Miały być polskie barwy narodowe, a były... austriackie. Kokardy z czerwonym w środku, zamiast na zewnątrz, założyli 11 listopada lokalni samorządowcy i nauczyciele.
Oficjalną ozdobą osób biorących udział w uroczystościach z okazji narodowego Święta Niepodległości jest biało-czerwona kokarda. Warto podkreślić, że według ekspertów od heraldyki, nie powinno nazywać się jej kotylionem.

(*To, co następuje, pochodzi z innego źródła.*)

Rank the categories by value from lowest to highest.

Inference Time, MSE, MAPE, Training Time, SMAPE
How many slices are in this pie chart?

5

Tzw. kokarda narodowa jest okrągła, z białym w środku i czerwonym na zewnątrz. Jeżeli barwy przedstawione są odwrotnie, kokarda może wskazywać na symbol innego kraju, np. Austrii czy Białorusi.

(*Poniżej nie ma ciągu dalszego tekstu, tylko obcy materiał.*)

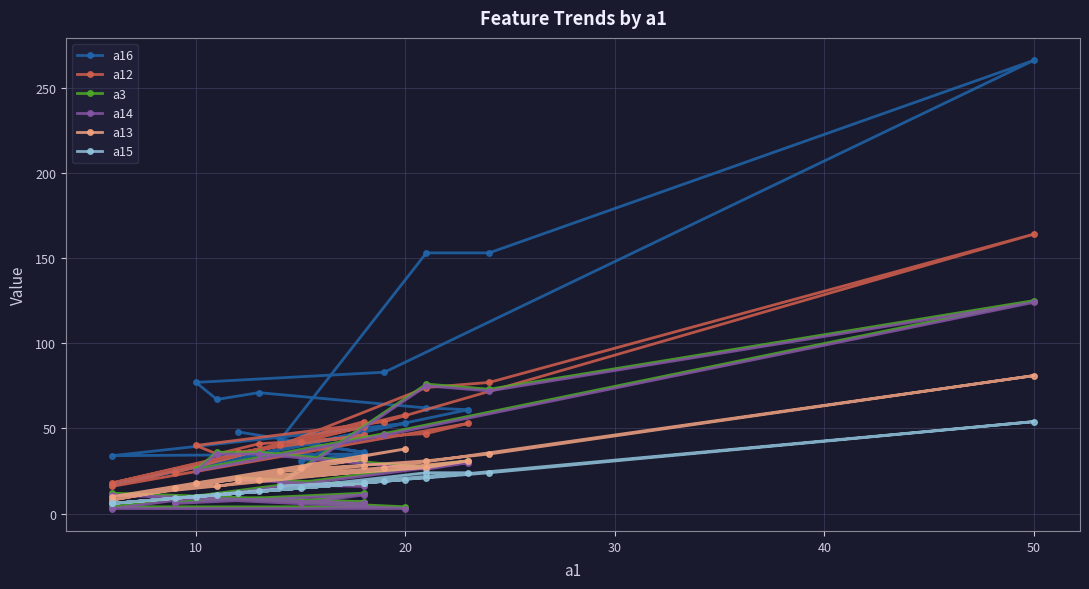

Does the chart display data point markers on the line(s)?

Yes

Właśnie takie kokardy w odwróconych kolorach mieli na sobie przedstawiciele władz Kazimierza Dolnego oraz inni uczestnicy sobotnich uroczystości niepodległościowych w miasteczku. Błąd wytknął im jeden z mieszkańców, który tę niewielką pomyłkę nazwał „zbiorowym obłędem”, a kokardy „japońskimi”.
Z tak daleko idącą krytyką nie zgadza się burmistrz miasteczka Andrzej Pisula.

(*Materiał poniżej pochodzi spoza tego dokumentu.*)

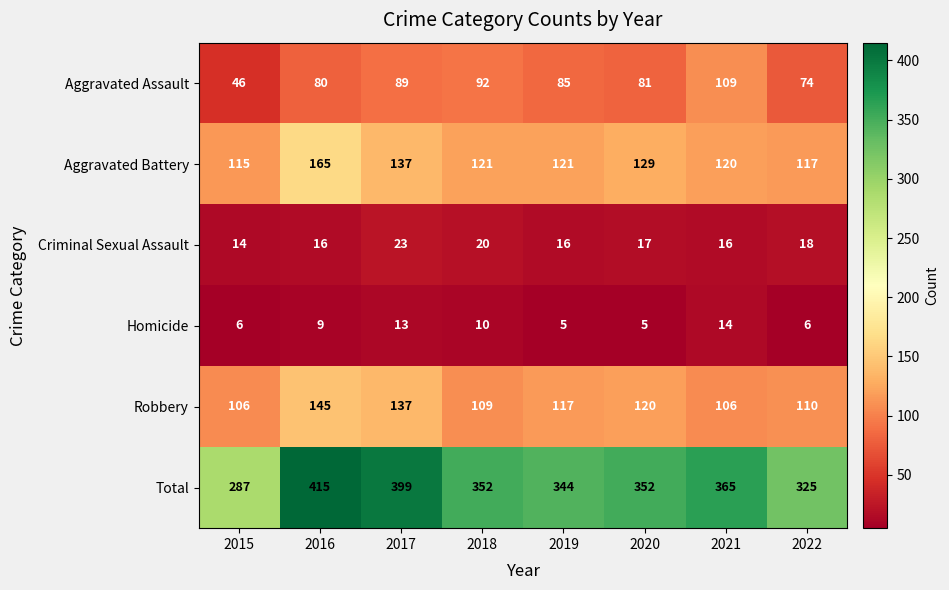

True or false: Homicide has a value of 9 at 2022.

False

– Szkoda, że ten człowiek nie przyszedł do mnie. Chętnie bym z nim porozmawiał. Być może popełniliśmy jakiś błąd, ale czy to naprawdę takie istotne? Moim zdaniem najważniejsze jest to, że były one biało-czerwone. Naprawdę jest wiele poważniejszych rzeczy do zrobienia, niż zajmowanie się takimi sprawami – stwierdza.
Kokardy to dzieło uczniów i nauczycieli z Gminnego Zespołu Szkół w Kazimierzu Dolnym. – Staraliśmy się, wykonaliśmy ich ponad sto, ale faktycznie niezręcznie wyszło z tymi kolorami. Ja traktuję to jako nasze niedopatrzenie i nauczkę na przyszłość. W przyszłym roku kokardy będą wykonane właściwe. Dopilnujemy tego – zapewnia dyrektor szkoły Janusz Radkiewicz.